** Task goal **
From the data, copy out every line in which the word "bowl" appears.

Dataset entries
================================
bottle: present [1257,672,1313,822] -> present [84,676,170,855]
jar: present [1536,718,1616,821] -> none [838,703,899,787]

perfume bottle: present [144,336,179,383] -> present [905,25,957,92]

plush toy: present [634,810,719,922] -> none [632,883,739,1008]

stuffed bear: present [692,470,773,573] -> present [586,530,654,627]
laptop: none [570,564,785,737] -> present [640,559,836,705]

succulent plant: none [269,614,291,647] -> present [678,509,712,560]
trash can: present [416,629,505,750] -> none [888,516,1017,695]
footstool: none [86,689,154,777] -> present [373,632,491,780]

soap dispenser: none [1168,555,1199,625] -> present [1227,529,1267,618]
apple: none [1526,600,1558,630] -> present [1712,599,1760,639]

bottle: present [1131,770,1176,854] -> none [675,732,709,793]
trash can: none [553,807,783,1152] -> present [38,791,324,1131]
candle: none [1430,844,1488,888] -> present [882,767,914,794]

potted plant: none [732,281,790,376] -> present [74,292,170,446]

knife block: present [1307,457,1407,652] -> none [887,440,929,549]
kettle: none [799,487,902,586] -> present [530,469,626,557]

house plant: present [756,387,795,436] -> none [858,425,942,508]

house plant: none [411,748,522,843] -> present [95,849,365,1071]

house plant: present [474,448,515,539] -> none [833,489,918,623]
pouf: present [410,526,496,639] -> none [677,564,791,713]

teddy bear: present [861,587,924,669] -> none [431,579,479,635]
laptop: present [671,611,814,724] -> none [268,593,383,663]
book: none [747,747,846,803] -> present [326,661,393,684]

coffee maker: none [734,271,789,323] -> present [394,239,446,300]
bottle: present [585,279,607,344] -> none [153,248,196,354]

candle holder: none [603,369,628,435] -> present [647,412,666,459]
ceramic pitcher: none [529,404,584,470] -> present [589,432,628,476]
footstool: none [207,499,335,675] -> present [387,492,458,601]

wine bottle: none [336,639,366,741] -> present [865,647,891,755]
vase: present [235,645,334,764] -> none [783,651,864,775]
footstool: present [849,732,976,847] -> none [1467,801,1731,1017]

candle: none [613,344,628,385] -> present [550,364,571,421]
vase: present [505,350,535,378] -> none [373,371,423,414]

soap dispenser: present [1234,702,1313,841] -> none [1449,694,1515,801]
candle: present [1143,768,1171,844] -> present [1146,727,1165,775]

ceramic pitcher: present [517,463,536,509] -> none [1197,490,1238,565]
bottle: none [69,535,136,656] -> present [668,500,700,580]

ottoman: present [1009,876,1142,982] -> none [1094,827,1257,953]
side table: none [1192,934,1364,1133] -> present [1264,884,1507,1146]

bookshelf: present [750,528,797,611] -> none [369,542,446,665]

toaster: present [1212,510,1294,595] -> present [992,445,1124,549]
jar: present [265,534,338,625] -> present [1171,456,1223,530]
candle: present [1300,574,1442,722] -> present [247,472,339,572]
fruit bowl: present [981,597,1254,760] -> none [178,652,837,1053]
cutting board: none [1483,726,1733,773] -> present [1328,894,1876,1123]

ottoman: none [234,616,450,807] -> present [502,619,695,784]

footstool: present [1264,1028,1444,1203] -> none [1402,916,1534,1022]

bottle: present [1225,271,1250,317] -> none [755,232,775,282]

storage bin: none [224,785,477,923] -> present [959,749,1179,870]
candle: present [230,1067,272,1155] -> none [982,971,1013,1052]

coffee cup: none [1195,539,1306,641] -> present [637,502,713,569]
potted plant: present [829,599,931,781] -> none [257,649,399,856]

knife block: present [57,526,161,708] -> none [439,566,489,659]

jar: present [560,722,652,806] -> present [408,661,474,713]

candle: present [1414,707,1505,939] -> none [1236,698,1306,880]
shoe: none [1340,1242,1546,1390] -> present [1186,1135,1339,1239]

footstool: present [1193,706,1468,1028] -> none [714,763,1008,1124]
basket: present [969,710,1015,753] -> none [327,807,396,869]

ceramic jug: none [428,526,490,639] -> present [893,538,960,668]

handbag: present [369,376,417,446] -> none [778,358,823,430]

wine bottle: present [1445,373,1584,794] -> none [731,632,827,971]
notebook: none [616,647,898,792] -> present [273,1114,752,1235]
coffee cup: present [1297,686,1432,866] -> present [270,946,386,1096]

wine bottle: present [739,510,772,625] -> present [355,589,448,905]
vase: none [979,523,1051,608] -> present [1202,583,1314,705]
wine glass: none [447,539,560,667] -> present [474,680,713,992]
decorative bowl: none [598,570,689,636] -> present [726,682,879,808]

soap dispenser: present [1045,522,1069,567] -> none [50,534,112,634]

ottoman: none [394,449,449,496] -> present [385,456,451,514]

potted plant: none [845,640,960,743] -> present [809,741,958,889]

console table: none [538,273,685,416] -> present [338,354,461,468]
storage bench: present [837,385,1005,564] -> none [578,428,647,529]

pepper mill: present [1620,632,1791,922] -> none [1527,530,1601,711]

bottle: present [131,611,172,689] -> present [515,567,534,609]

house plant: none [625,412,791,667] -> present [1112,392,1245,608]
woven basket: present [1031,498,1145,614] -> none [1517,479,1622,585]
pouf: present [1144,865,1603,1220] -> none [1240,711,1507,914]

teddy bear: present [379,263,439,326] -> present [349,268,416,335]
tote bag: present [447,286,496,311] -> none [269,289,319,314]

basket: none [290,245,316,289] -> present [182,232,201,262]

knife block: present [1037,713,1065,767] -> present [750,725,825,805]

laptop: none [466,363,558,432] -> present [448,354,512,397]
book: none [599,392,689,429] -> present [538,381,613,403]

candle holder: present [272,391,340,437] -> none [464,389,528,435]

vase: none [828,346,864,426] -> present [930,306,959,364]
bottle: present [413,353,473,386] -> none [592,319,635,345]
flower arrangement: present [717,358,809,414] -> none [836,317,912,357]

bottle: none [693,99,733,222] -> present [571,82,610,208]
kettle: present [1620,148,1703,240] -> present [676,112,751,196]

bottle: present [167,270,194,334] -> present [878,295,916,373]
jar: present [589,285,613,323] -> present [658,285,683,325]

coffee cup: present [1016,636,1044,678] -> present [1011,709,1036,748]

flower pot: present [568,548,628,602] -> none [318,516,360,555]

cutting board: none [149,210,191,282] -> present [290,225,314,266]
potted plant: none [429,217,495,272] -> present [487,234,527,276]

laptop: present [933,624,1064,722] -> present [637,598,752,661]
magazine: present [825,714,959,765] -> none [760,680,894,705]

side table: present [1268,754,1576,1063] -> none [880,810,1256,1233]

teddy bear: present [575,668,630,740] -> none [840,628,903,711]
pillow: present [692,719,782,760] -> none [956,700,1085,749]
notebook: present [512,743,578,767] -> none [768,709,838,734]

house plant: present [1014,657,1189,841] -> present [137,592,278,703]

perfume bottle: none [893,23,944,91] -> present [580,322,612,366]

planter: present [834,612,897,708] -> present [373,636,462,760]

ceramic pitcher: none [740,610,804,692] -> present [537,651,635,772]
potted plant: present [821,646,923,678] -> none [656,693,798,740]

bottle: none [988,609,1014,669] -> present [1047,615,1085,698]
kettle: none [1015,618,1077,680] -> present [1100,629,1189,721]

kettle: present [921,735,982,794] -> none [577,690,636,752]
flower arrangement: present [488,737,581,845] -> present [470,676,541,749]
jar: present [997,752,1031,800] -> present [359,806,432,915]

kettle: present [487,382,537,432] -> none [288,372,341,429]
================================
** Output for this exercise **
fruit bowl: present [981,597,1254,760] -> none [178,652,837,1053]
decorative bowl: none [598,570,689,636] -> present [726,682,879,808]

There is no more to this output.